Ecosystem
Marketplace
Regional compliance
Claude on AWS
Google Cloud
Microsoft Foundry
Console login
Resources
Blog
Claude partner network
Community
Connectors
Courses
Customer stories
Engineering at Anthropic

• _What is required_: Render every line of the items above as a Markdown table, with a Row column for the line's number and a Text column for the line itself, and leave out any blank lines.

• _Exercise response_:
| Row | Text |
|---|---|
| 1 | Ecosystem |
| 2 | Marketplace |
| 3 | Regional compliance |
| 4 | Claude on AWS |
| 5 | Google Cloud |
| 6 | Microsoft Foundry |
| 7 | Console login |
| 8 | Resources |
| 9 | Blog |
| 10 | Claude partner network |
| 11 | Community |
| 12 | Connectors |
| 13 | Courses |
| 14 | Customer stories |
| 15 | Engineering at Anthropic |